Situation not as simple as ‘Scrubs’

Published 12:00 am Friday, February 19, 2010

If our world operated like a television show, all life’s challenges would be resolved in 60-minute segments.

Like a good hospital drama, the patient would be wheeled into the emergency room from an ambulance before the show’s theme song begins. A diagnosis would be given in the first half of the show. The patient’s personal and family problems would be aired out and by the end of the rolling credits the show would reach some resolution.

It would make life much simpler to know things could be resolved as quickly, wouldn’t it?

Email newsletter signup

As much as we might like that immediate gratification, life just doesn’t happen that way.

It has been seven years since the steam has risen from the International Paper mill smokestacks.

Rumors of the plant’s demise circulated through the community for years before the final announcement of the mill’s closure.

But when it happened, the response was grim. Community leaders recognized the impact the closure of Adams County’s biggest industry would have on the area.

The community was in cardiac arrest.
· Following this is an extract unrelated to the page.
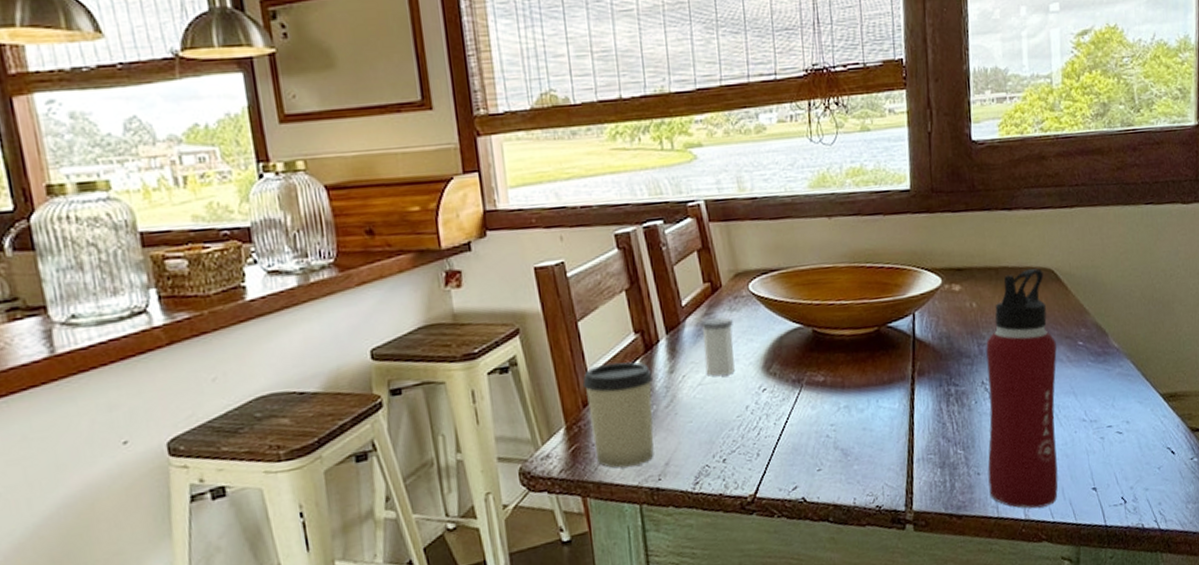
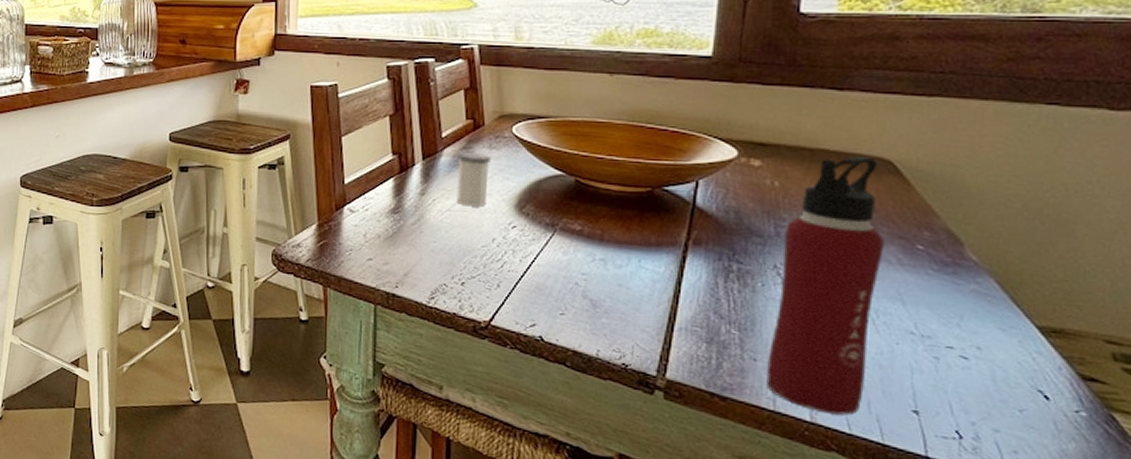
cup: present [582,361,654,468] -> none [338,176,403,270]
Many expected to see immediate effects — store closures, a rising crime rate and plummeting tax dollars.

While 600 workers’ futures were put in immediate jeopardy, the announcement of IP’s closure did not cause the community to suffer a fatal heart attack.

Thanks in part to Hurricane Katrina, sales tax numbers rose in the years after IP’s withdrawal, construction of hotels ensued and life in Natchez stayed relatively calm.

Health crisis averted. Or was it?

Maybe the closure of IP was less like cardiac arrest and more like a degenerative disease.

When I drive along our highways these days, I see signs of a community that is shrinking — not thriving.

The bright fluorescent yellow building that sits across from the Natchez Mall on John R. Junkin Drive sits empty. Built after the International Paper closure, it has struggled through two incarnations as a television and appliance store. The space occupied by the Video USA store on U.S. 61 North now sits empty.

Unlike many downtown businesses that depend on tourist dollars, these and other businesses like them survive off dollars from everyday Natchezians.

For every new job that is created, there are many supporting businesses — grocery stores, clothing stores, gas stations, for example — that are affected positively. Conversely, the loss of one job has a negative effect. In fact it could be argued that job losses have a greater effect than job gains.

After all, it’s harder to maintain a city on an increasingly shrinking population base.

That is why the decision that Adams County Supervisors will make soon about the future of Natchez Regional Medical Center hospital is so important.

Once again, the future of one of the county’s largest employers is in question.

This time the questions concern the motive of Health Management Associates in seeking to buy out Natchez Regional, their biggest competitor. Would they buy Natchez Regional just to close it down?

Of course, for HMA that would be a business decision. But for the county supervisors the question of whether to sell the hospital is a community decision.

Thankfully the supervisors have not closed the door on open communications with the hospital staff nor with HMA.

After all, supervisors need to make an informed deliberate decision.

It should not be decision made in 60 minutes or less.